Brendan Rodgers has said there are no limits to his ambitions as Liverpool's boss, but believes it is asking too much for them to jump from seventh place to Premier League champions in a year.
Rodgers' side, who topped the table on Christmas Day, are arguably back in the title race after a thumping 5-1 win over Arsenal last Saturday.
That result allowed Chelsea, who are six points clear of Liverpool, to overtake the Gunners at the top of the table.
But Rodgers has maintained all season that his priority is a top-four finish and qualification for next season's Champions League.
Liverpool finished seventh in the Premier League last season, and the manager was quick to point out that no team in recent history had been champions of England after finishing so low the previous season.
The last team to make such a jump to win the title were Everton, who were seventh in the old First Division in 1984 and champions a year later.
Rodgers said: "There is self-belief here. I came here to challenge for titles, so there is no limit to our ambitions.
"I came to this great club hoping I would be here for a number of years in order to bring success and continue the great work that people such as Kenny [Dalglish] did here before I arrived.
"The momentum is building. I just think it's unprecedented to go from where we were last year -- seventh position [to the title]. I'm a realist.

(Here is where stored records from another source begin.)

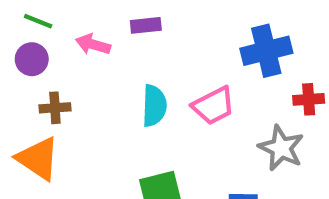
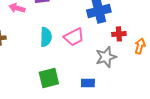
gray star: (281, 148) -> (106, 57), turned 30

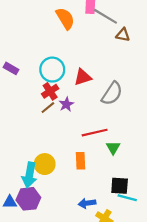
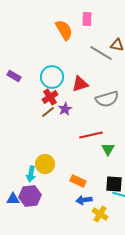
gray line: (105, 16) -> (101, 53), moved
gray semicircle: (112, 93) -> (107, 99), turned 40
orange rectangle: (80, 161) -> (78, 181), moved, turned -63
cyan arrow: (29, 175) -> (31, 174), size x0.7

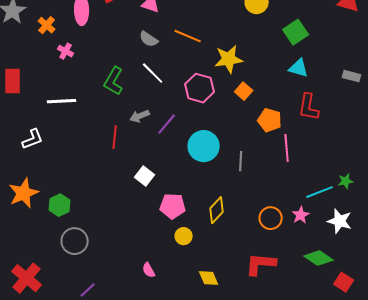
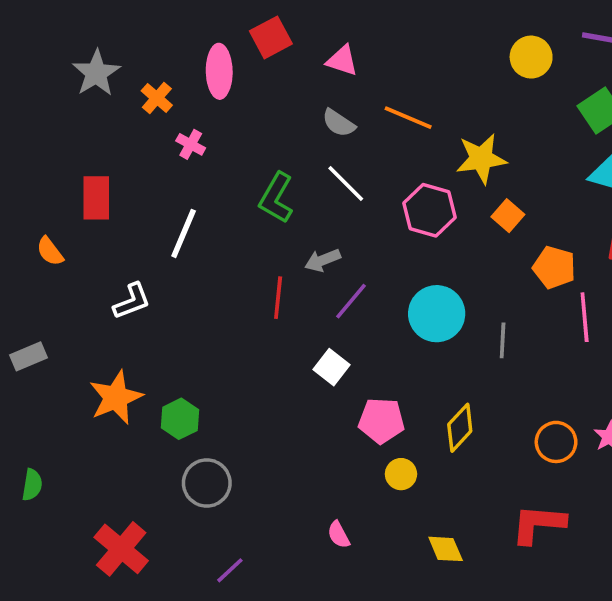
white line: (62, 101) -> (184, 233), turned -64
purple line: (167, 124) -> (351, 301), moved

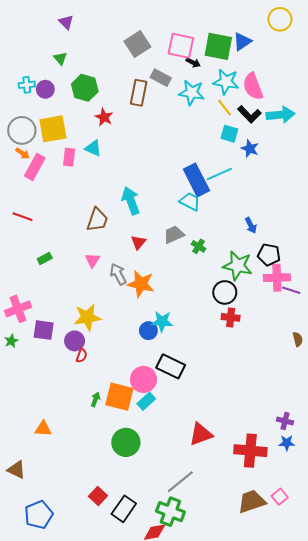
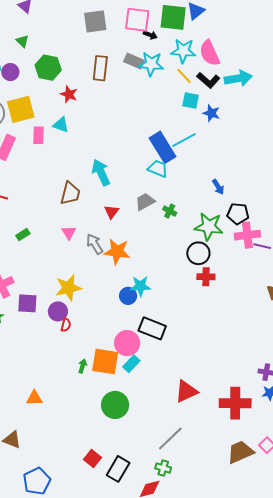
gray square: (137, 44) -> (95, 21), turned 30
gray rectangle: (161, 78) -> (134, 61), moved
green cross: (170, 512) -> (163, 468), size x0.6

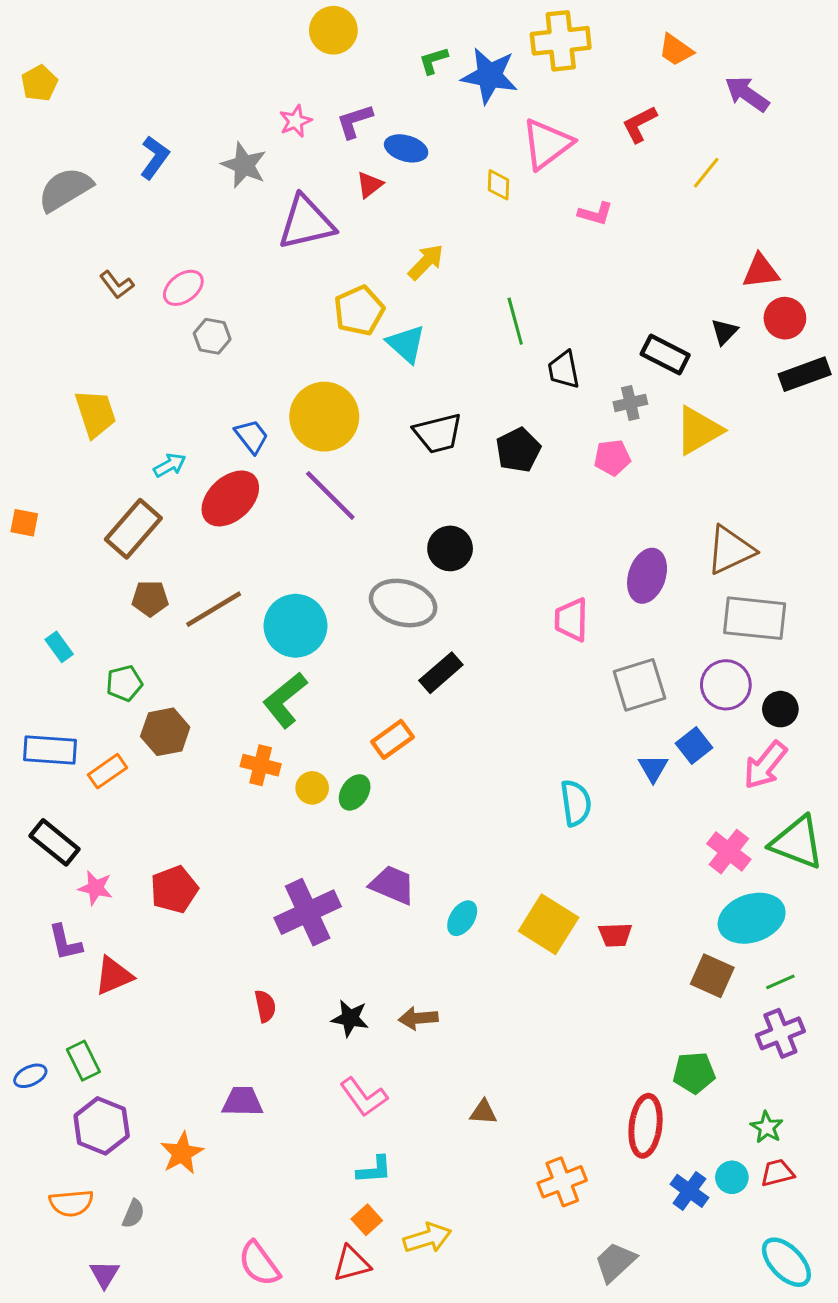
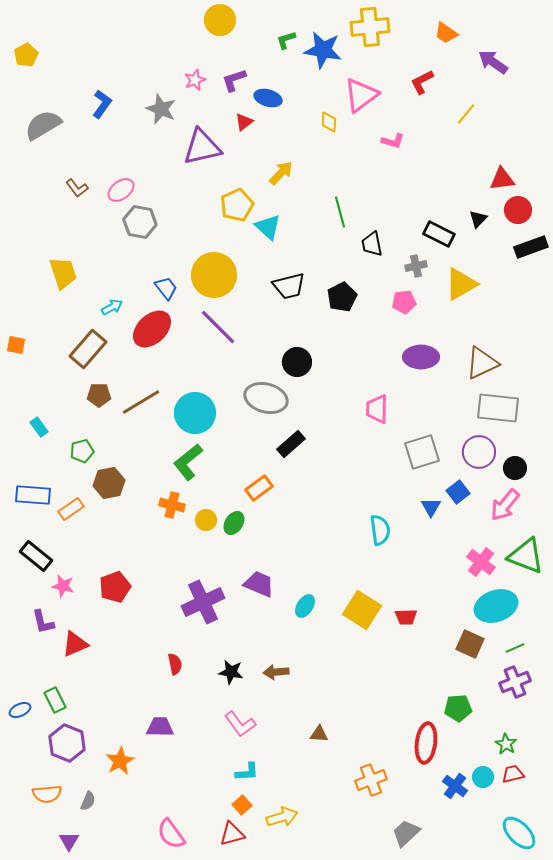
gray hexagon: (212, 336) -> (140, 222), size x1.4
purple ellipse: (647, 576) -> (421, 357), moved, turned 72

"I'm very much full of optimism for this football club and the development of the team. I also have to be realistic, but that doesn't stop us fighting and wanting to be the best we can be. And at some point in my time here, we will be ready."

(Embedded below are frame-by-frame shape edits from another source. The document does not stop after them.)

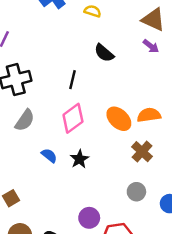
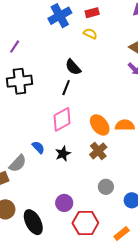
black semicircle: (104, 53) -> (73, 67), moved
gray semicircle: (25, 120) -> (18, 163), moved
brown cross: (142, 152) -> (98, 151), moved

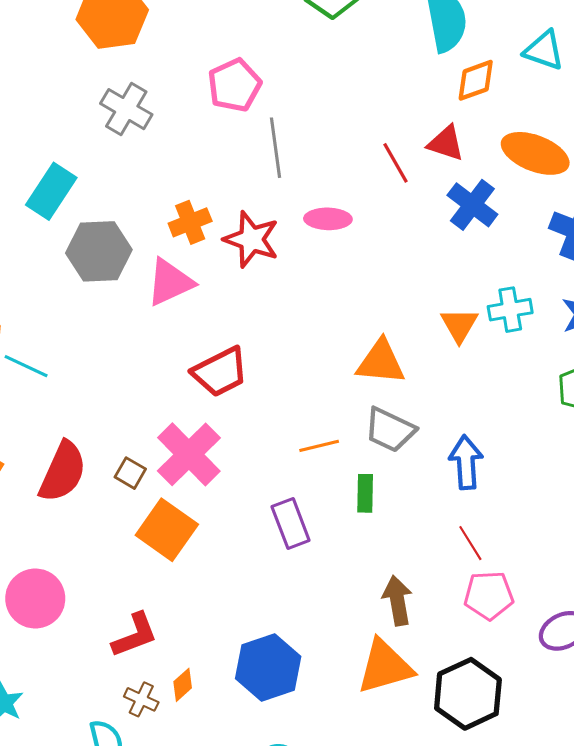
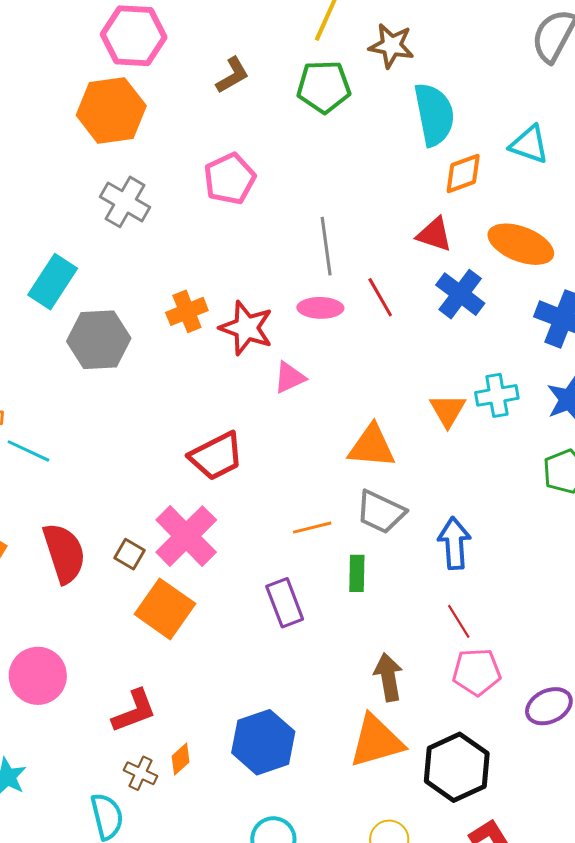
gray line: (276, 148) -> (326, 246), moved
red line: (395, 163) -> (380, 297), moved
pink triangle: (170, 282) -> (290, 378), moved, size x0.7
red semicircle: (63, 472) -> (64, 553), turned -42

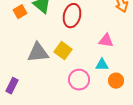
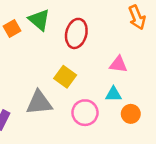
gray triangle: (38, 53) -> (39, 103), moved

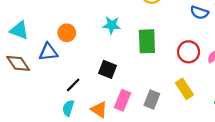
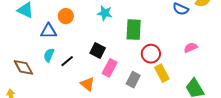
red circle: (189, 52) -> (151, 54), moved
brown diamond: (18, 63) -> (23, 67), moved
pink rectangle: (122, 100) -> (110, 68), moved
cyan semicircle: (68, 108) -> (49, 55), moved

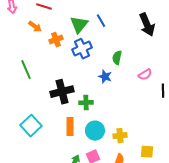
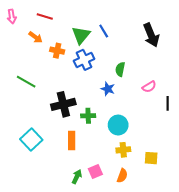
orange cross: (56, 40) -> (57, 51), turned 32
green line: (26, 70) -> (26, 82), turned -36
cyan circle: (95, 131) -> (118, 125), moved
yellow square: (147, 152) -> (151, 158), moved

There has been much talk over the last week of how many horses there are in the title race, prompted by Jose Mourinho's comments a week ago.
Rodgers responded last Saturday by suggesting that Liverpool were no more than a foal, but speaking ahead of his side's Premier League trip to Fulham on Wednesday, he said: "I don't focus on the background noise that you guys [the media] try to create when you need a story. I won't talk about horses. I'll just talk about football."
He also dismissed the idea that Liverpool were at an advantage going into the closing 13 league games of the season because they are the only team in the top four without the distraction of European football.
"I haven't seen the facts anywhere to say that a team who haven't been involved in Europe have won the league," he said. "I've never seen that.
"The teams who are fighting for the Champions League places are in there because they have the strongest squads. It's all relative."
If Liverpool were to win the league this season, they would be the first team to do so with no European distractions at all since Leeds United in 1991-92.
He praised defender Martin Skrtel, who struck twice against Arsenal, saying: "His performance level, consistently, has been really high. He's up there with the top centre-halves, the very, very top centre-halves, in this league.
"I'm delighted for him because he's a good man, and he's shown that even if you're a top international player, if you're willing to learn and improve, you can. He's getting his rewards for it."